▸ Seçilen Metin:
___
İlim Yayma Vakfı ve İlim Yayma Cemiyeti'nin sürdürdüğü eğitime katkı vizyonuna uygun olarak Türkiye'ye yüksek fayda sağlayacak çalışmaları keşfetmek ve teşvik etmek amacıyla iki yılda bir düzenlenen İlim Yayma Ödülleri, önceki gün Türkiye Cumhurbaşkanı Recep Tayyip Erdoğan'ın katıldığı törenle sahiplerini buldu.
Farklı kategorilerdeki çalışmaların değerlendirilmeye alındığı, millilik bilincine sahip, toplumda yaygın etki oluşturan, ülkenin ve insanlığın hayrına katkı sağlayan çalışmalar, "Büyük Ödül", "Mühendislik, Doğa ve Sağlık Bilimleri Kategorisi" ve "Sosyal Bilimler Kategorisi"nde değerlendirildi.
Bu kapsamda, "Sosyal Bilimler Kategorisi"nin kazananı "Altın Orda ve Rusya: Rusya Üzerindeki Türk-Tatar Etkisi" adlı çalışmasıyla Mimar Sinan Güzel Sanatlar Üniversitesi Tarih Bölümü Öğretim Üyesi Prof. Dr. İlyas Kemaloğlu oldu.
Prof. Dr. İlyas Kemaloğlu tarafından 2003-2008 yılları arasında doktora tezi olarak kaleme alınan ve 2009'da ilk baskısı gerçekleştirilen eser, 2011'de Türk Tarih Kurumu Teşvik Ödülü'ne layık görülmesinin yanı sıra 2016 ve 2017 yıllarında Rusça'ya tercüme edilmiş, Tataristan'ın başkenti Kazan şehrinde de basımı yapılmıştı.
___
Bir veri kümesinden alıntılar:
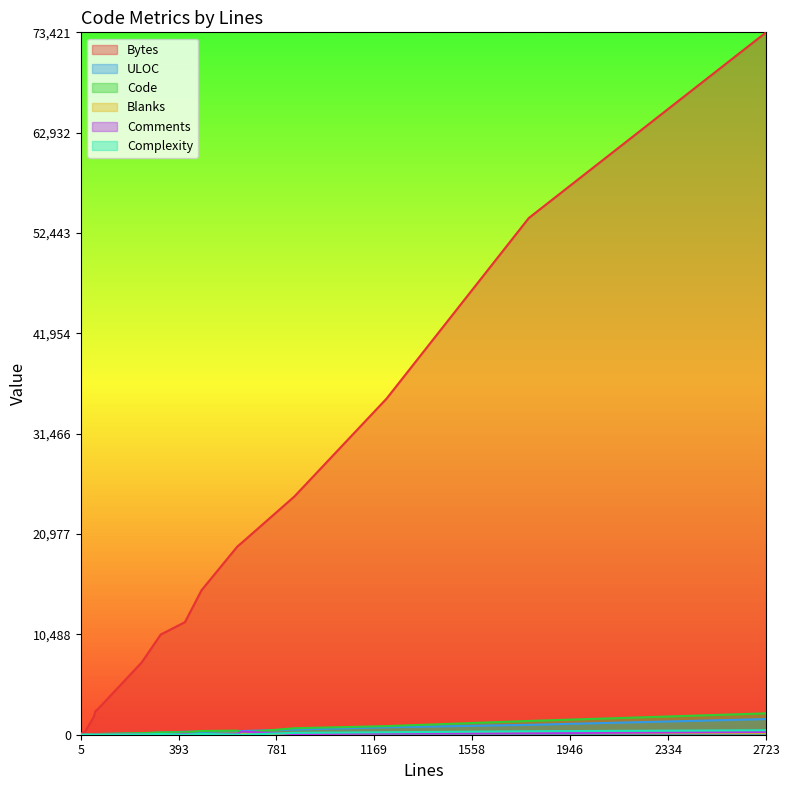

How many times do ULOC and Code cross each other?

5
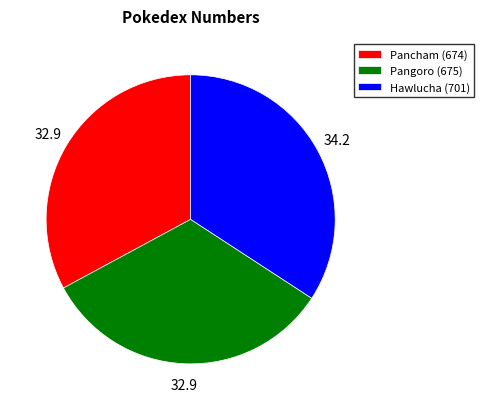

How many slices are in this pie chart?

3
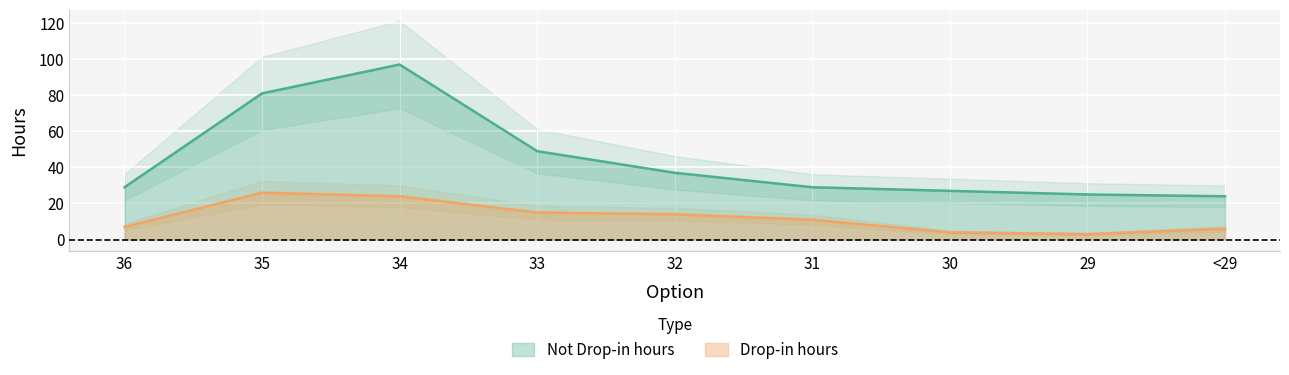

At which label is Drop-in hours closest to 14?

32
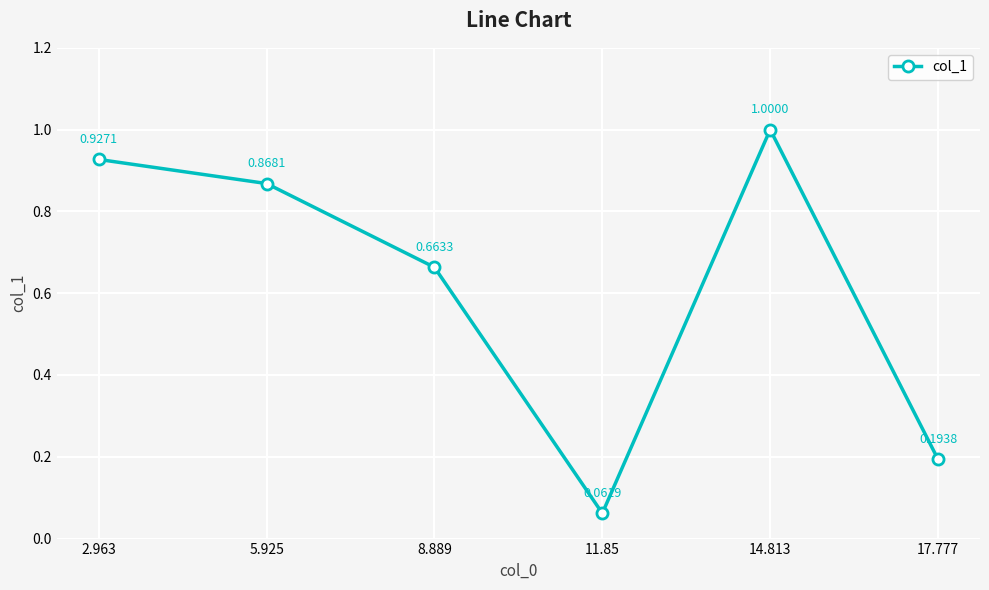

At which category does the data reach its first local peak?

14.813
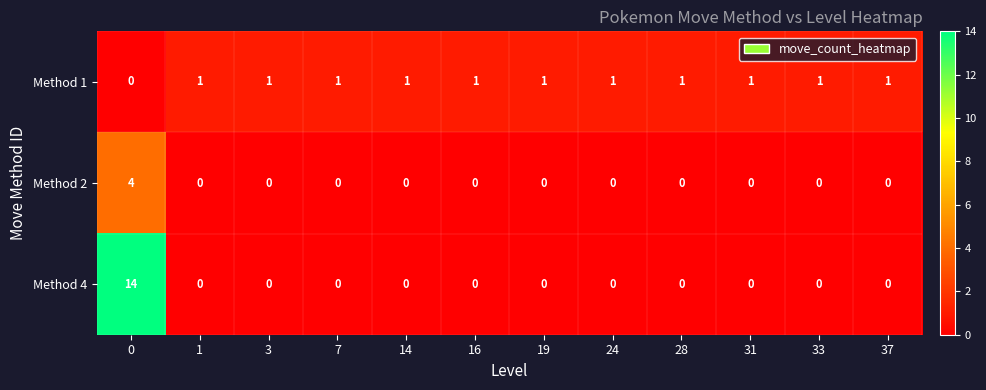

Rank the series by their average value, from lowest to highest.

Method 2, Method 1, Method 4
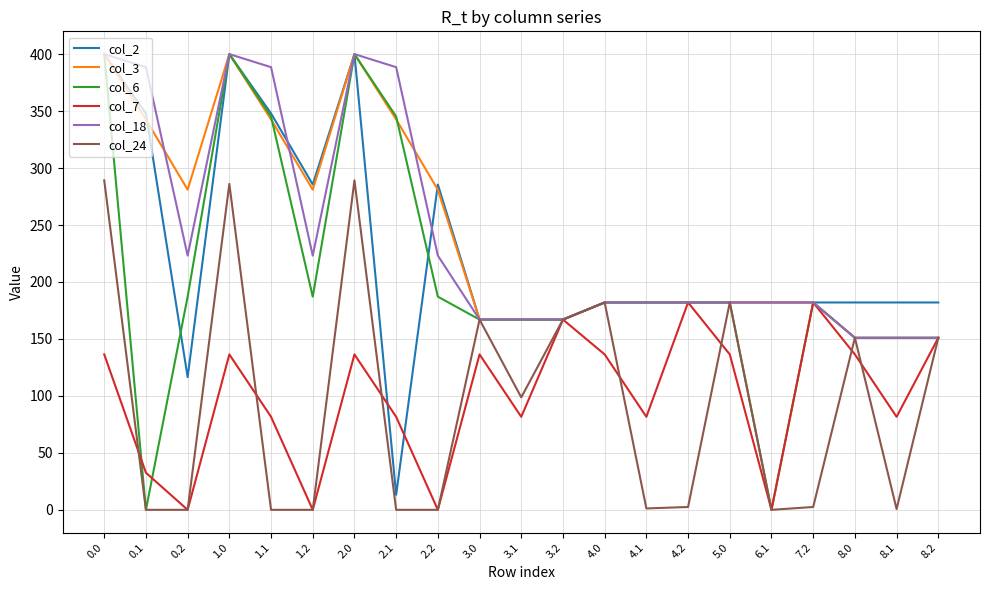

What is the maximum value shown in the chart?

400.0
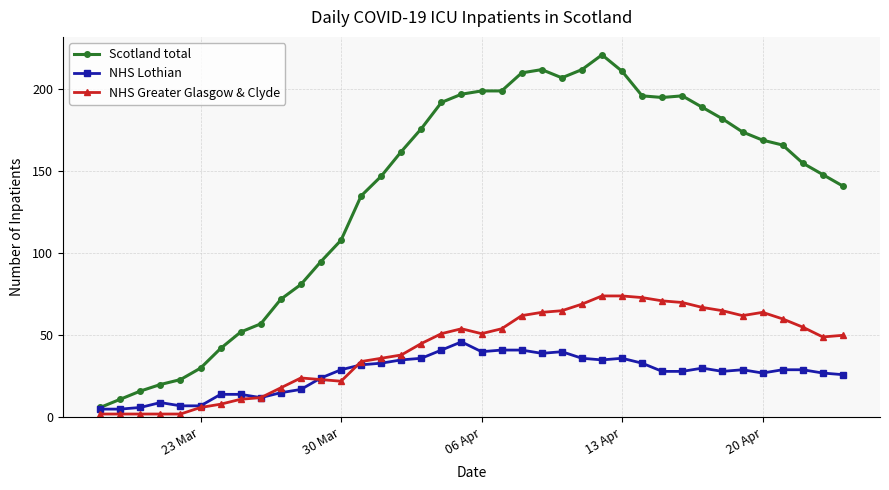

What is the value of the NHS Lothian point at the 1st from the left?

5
___
▸ Yapılacak İşler:
(1) Seçilen metne göre Prof. Dr. İlyas Kemaloğlu'nun eseri 2011'de hangi ödüle layık görüldü?
(2) Listede "At which category" geçen satırdan listenin sonuna kadarki satırları, bu satır da dahil olmak üzere, "value" yerine "amount" koyarak yeniden yazın; geri kalan her şey aynı kalsın. Resimleri yanıta eklemeyin.

▸ Görev Yanıtları:
(1) Türk Tarih Kurumu Teşvik Ödülü'ne layık görüldü.

(2)
At which category does the data reach its first local peak?

14.813

Rank the series by their average amount, from lowest to highest.

Method 2, Method 1, Method 4

What is the maximum amount shown in the chart?

400.0

What is the amount of the NHS Lothian point at the 1st from the left?

5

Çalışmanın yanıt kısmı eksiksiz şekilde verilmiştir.